Cemile Sahin ist Autorin, Künstlerin und Filmemacherin. In ihrem Schaffen sind Sprache und Bild nicht voneinander zu trennen – sie arbeitet mit den Medien Film, Fotografie, Skulptur, Installation und schreibt Romane. Dabei interessiert sie besonders, wie Geschichtsschreibung funktioniert und wie Bilder instrumentalisiert werden, um zu manipulieren.
Zudem hat sie sich ausführlich mit der Ausübung und Darstellung von (Staats-)Gewalt auseinandergesetzt, unter anderem in ihren Romanen „TAXI“ (2019) und „ALLE HUNDE STERBEN“ (2020).
Der in der Berlinischen Galerie gezeigte Film „Spring“ [Frühling] (43 Min.) ist der erste Teil ihres neuen Projekts „Four Ballads for my Father“.
Ein Hauptmotiv ist Wasser – mit einem Fokus auf die wirtschaftlichen und sozialen Auswirkungen des sogenannten Südostanatolienprojekts „GAP“. Dieses riesige Infrastrukturprogramm soll das Wasser der Flüsse Euphrat und Tigris durch zahlreiche Staudämme und Wasserkraftwerke für wirtschaftliche Zwecke „erschließen“. Für die in der Region lebenden Menschen entstehen dadurch sowohl ökologische als auch soziale Probleme. Das Projekt führt zudem zu Spannungen mit den Nachbarstaaten Syrien und Irak, die Sorge haben, dass sie durch die Türkei von der Wasserversorgung abgeschnitten werden.

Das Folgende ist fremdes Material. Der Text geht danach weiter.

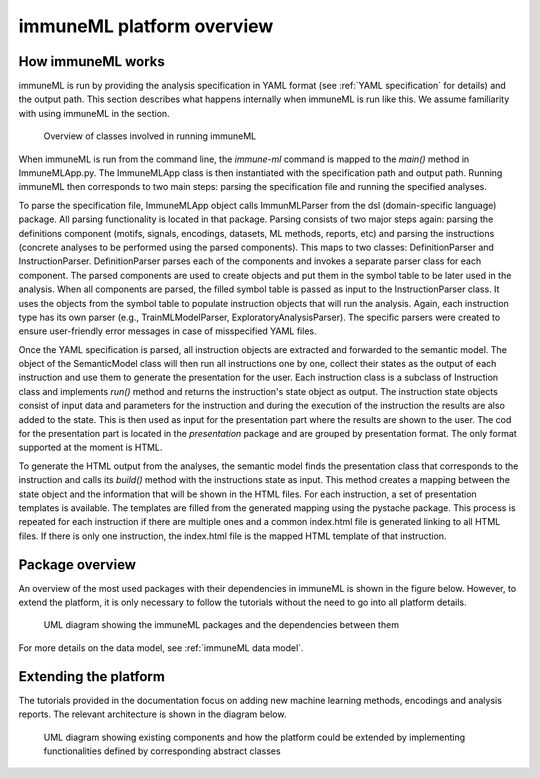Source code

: immuneML platform overview
============================

.. meta::

   :twitter:card: summary
   :twitter:site: @immuneml
   :twitter:title: immuneML dev docs: platform overview
   :twitter:image: https://docs.immuneml.uio.no/_images/extending_immuneML.png

How immuneML works
------------------------

immuneML is run by providing the analysis specification in YAML format (see :ref:`YAML specification` for details) and the output path. This section
describes what happens internally when immuneML is run like this. We assume familiarity with using immuneML in the section.

.. figure:: ../_static/images/dev_docs/running_immuneML.png
  :width: 70%
  :alt: Overview of the classes involved in running immuneML

  Overview of classes involved in running immuneML

When immuneML is run from the command line, the `immune-ml` command is mapped to the `main()` method in ImmuneMLApp.py. The ImmuneMLApp class is then
instantiated with the specification path and output path. Running immuneML then corresponds to two main steps: parsing the specification file and
running the specified analyses.

To parse the specification file, ImmuneMLApp object calls ImmunMLParser from the dsl (domain-specific language) package. All parsing functionality is
located in that package. Parsing consists of two major steps again: parsing the definitions component (motifs, signals, encodings, datasets,
ML methods, reports, etc) and parsing the instructions (concrete analyses to be performed using the parsed components). This maps to two classes:
DefinitionParser and InstructionParser. DefinitionParser parses each of the components and invokes a separate parser class for each component. The
parsed components are used to create objects and put them in the symbol table to be later used in the analysis. When all components are parsed, the
filled symbol table is passed as input to the InstructionParser class. It uses the objects from the symbol table to populate instruction objects
that will run the analysis. Again, each instruction type has its own parser (e.g., TrainMLModelParser, ExploratoryAnalysisParser). The specific
parsers were created to ensure user-friendly error messages in case of misspecified YAML files.

Once the YAML specification is parsed, all instruction objects are extracted and forwarded to the semantic model. The object of the SemanticModel
class will then run all instructions one by one, collect their states as the output of each instruction and use them to generate the presentation for
the user. Each instruction class is a subclass of Instruction class and implements `run()` method and returns the instruction's state object as output.
The instruction state objects consist of input data and parameters for the instruction and during the execution of the instruction the results are
also added to the state. This is then used as input for the presentation part where the results are shown to the user. The cod for the presentation
part is located in the `presentation` package and are grouped by presentation format. The only format supported at the moment is HTML.

To generate the HTML output from the analyses, the semantic model finds the presentation class that corresponds to the instruction and calls its
`build()` method with the instructions state as input. This method creates a mapping between the state object and the information that will be
shown in the HTML files. For each instruction, a set of presentation templates is available. The templates are filled from the generated mapping
using the pystache package. This process is repeated for each instruction if there are multiple ones and a common index.html file is generated linking
to all HTML files. If there is only one instruction, the index.html file is the mapped HTML template of that instruction.


Package overview
------------------------

An overview of the most used packages with their dependencies in immuneML is shown in the figure below. However, to extend the platform, it is only
necessary to follow the tutorials without the need to go into all platform details.

.. figure:: ../_static/images/dev_docs/immuneML_packages.png
  :width: 70%
  :alt: UML diagram of the immuneML's packages and dependencies between them

  UML diagram showing the immuneML packages and the dependencies between them

For more details on the data model, see :ref:`immuneML data model`.

Extending the platform
---------------------------

The tutorials provided in the documentation focus on adding new machine learning methods, encodings and analysis reports. The relevant architecture is
shown in the diagram below.

.. figure:: ../_static/images/dev_docs/extending_immuneML.png
  :width: 70%
  :alt: UML diagram showing existing components and how the platform could be extended

  UML diagram showing existing components and how the platform could be extended by implementing functionalities defined by corresponding abstract
  classes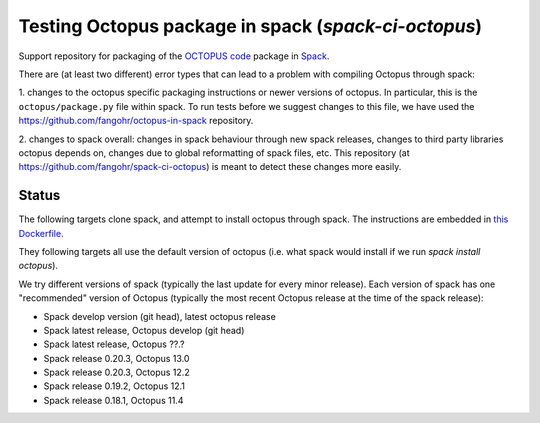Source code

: Testing Octopus package in spack (`spack-ci-octopus`)
=====================================================

Support repository for packaging of the `OCTOPUS code <http://octopus-code.org>`__ package in
`Spack <http://spack.readthedocs.io>`__.

There are (at least two different) error types that can lead to a problem with compiling Octopus through spack:

1. changes to the octopus specific packaging instructions or newer versions of
octopus. In particular, this is the ``octopus/package.py`` file within spack. To
run tests before we suggest changes to this file, we have used the 
https://github.com/fangohr/octopus-in-spack repository.

2. changes to spack overall: changes in spack behaviour through new spack
releases, changes to third party libraries octopus depends on, changes due to
global reformatting of spack files, etc. This repository (at
https://github.com/fangohr/spack-ci-octopus) is meant to detect these changes
more easily.

Status
------

The following targets clone spack, and attempt to install octopus through spack.
The instructions are embedded in `this Dockerfile <Dockerfile>`__.

They following targets all use the default version of octopus (i.e. what spack
would install if we run `spack install octopus`).

We try different versions of spack (typically the last update for every minor
release). Each version of spack has one "recommended" version of Octopus
(typically the most recent Octopus release at the time of the spack release):

- |spack-develop-octopus-stable| Spack develop version (git head), latest octopus release
- |spack-latest-octopusdev| Spack latest release, Octopus develop (git head)
- |spack-latest-octopus-stable| Spack latest release, Octopus ??.?
- |spack-v0.21.2-octopus-stable| Spack release 0.20.3, Octopus 13.0
- |spack-v0.20.3-octopus-stable| Spack release 0.20.3, Octopus 12.2
- |spack-v0.19.2-octopus-stable| Spack release 0.19.2, Octopus 12.1
- |spack-v0.18.1-octopus-stable| Spack release 0.18.1, Octopus 11.4

.. |spack-latest-octopus-stable| image:: https://github.com/fangohr/spack-ci-octopus/actions/workflows/spack-latest.yml/badge.svg
   :target: https://github.com/fangohr/spack-ci-octopus/actions/workflows/spack-latest.yml

.. |spack-v0.21.2-octopus-stable| image:: https://github.com/fangohr/spack-ci-octopus/actions/workflows/spack-v0.21.2.yml/badge.svg
   :target: https://github.com/fangohr/spack-ci-octopus/actions/workflows/spack-v0.21.2.yml

.. |spack-v0.20.3-octopus-stable| image:: https://github.com/fangohr/spack-ci-octopus/actions/workflows/spack-v0.20.3.yml/badge.svg
   :target: https://github.com/fangohr/spack-ci-octopus/actions/workflows/spack-v0.20.3.yml

.. |spack-v0.19.2-octopus-stable| image:: https://github.com/fangohr/spack-ci-octopus/actions/workflows/spack-v0.19.2.yml/badge.svg
   :target: https://github.com/fangohr/spack-ci-octopus/actions/workflows/spack-v0.19.2.yml

.. |spack-v0.18.1-octopus-stable| image:: https://github.com/fangohr/spack-ci-octopus/actions/workflows/spack-v0.18.1.yml/badge.svg
   :target: https://github.com/fangohr/spack-ci-octopus/actions/workflows/spack-v0.18.1.yml

.. |spack-develop-octopus-stable| image:: https://github.com/fangohr/spack-ci-octopus/actions/workflows/spack-develop.yml/badge.svg
   :target: https://github.com/fangohr/spack-ci-octopus/actions/workflows/spack-develop.yml

.. |spack-latest-octopusdev| image:: https://github.com/fangohr/spack-ci-octopus/actions/workflows/spack-latest-octopusdev.yml/badge.svg
   :target: https://github.com/fangohr/spack-ci-octopus/actions/workflows/spack-latest-octopusdev.yml 
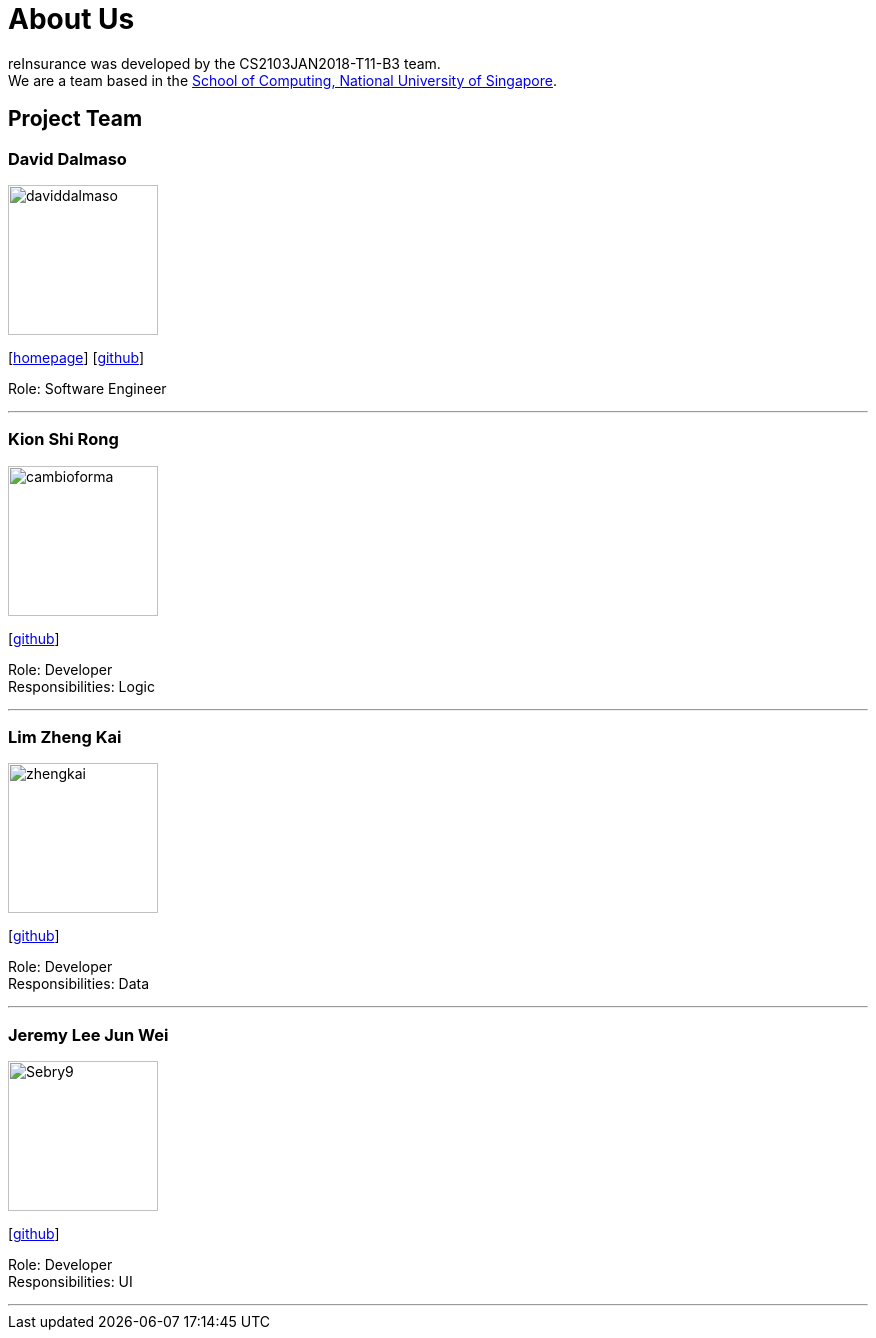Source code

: = About Us
:relfileprefix: team/
:imagesDir: images
:stylesDir: stylesheets

reInsurance was developed by the CS2103JAN2018-T11-B3 team. +
We are a team based in the http://www.comp.nus.edu.sg[School of Computing, National University of Singapore].

== Project Team

=== David Dalmaso
image::daviddalmaso.jpg[width="150", align="left"]
{empty}[http://daviddalmaso.github.io/[homepage]] [https://github.com/daviddalmaso[github]]

Role: Software Engineer

'''

=== Kion Shi Rong
image::cambioforma.png[width="150", align="left"]
{empty}[http://github.com/cambioforma[github]]

Role: Developer +
Responsibilities: Logic

'''

=== Lim Zheng Kai
image::zhengkai.jpeg[width="150", align="left"]
{empty}[https://github.com/limzk1994[github]]

Role: Developer +
Responsibilities: Data

'''

=== Jeremy Lee Jun Wei
image::Sebry9.jpg[width="150", align="left"]
{empty}[https://github.com/Sebry9[github]]

Role: Developer +
Responsibilities: UI

'''

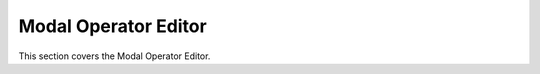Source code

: .. _modal_operator_editor:

Modal Operator Editor
======================

This section covers the Modal Operator Editor.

Sahin erzählt in ihrem Film von einer fiktiven kurdischen Familie, deren Heimat durch den Bau eines Staudamms geflutet wurde. In Episoden werden Ausschnitte aus dem Leben verschiedener Familienmitglieder gezeigt. Wir erfahren von ihrem Alltag und ihren Sorgen – und von Hasan, Ehemann und Vater, der mutmaßlich durch Polizeigewalt ums Leben kam. Dabei zitiert Sahin verschiedene Genres – vom Dokumentarfilm über den politischen Thriller und Film Noir bis hin zur Soap Opera oder Telenovela. Das verleiht der Arbeit trotz der Auseinandersetzung mit struktureller Gewalt und patriachalen Machtstrukturen eine große Leichtigkeit und einen lakonischen Witz, die Lust auf die Fortsetzung machen.
Die Filmemacherin
Cemile Sahin wurde 1990 in Wiesbaden geboren. Sie studierte am Central Saint Martins College of Arts in London und an der Universität der Künste Berlin. Für „TAXI“ erhielt sie die Alfred-Döblin-Medaille, für ihre künstlerische Praxis den Ars Viva-Kunstpreis.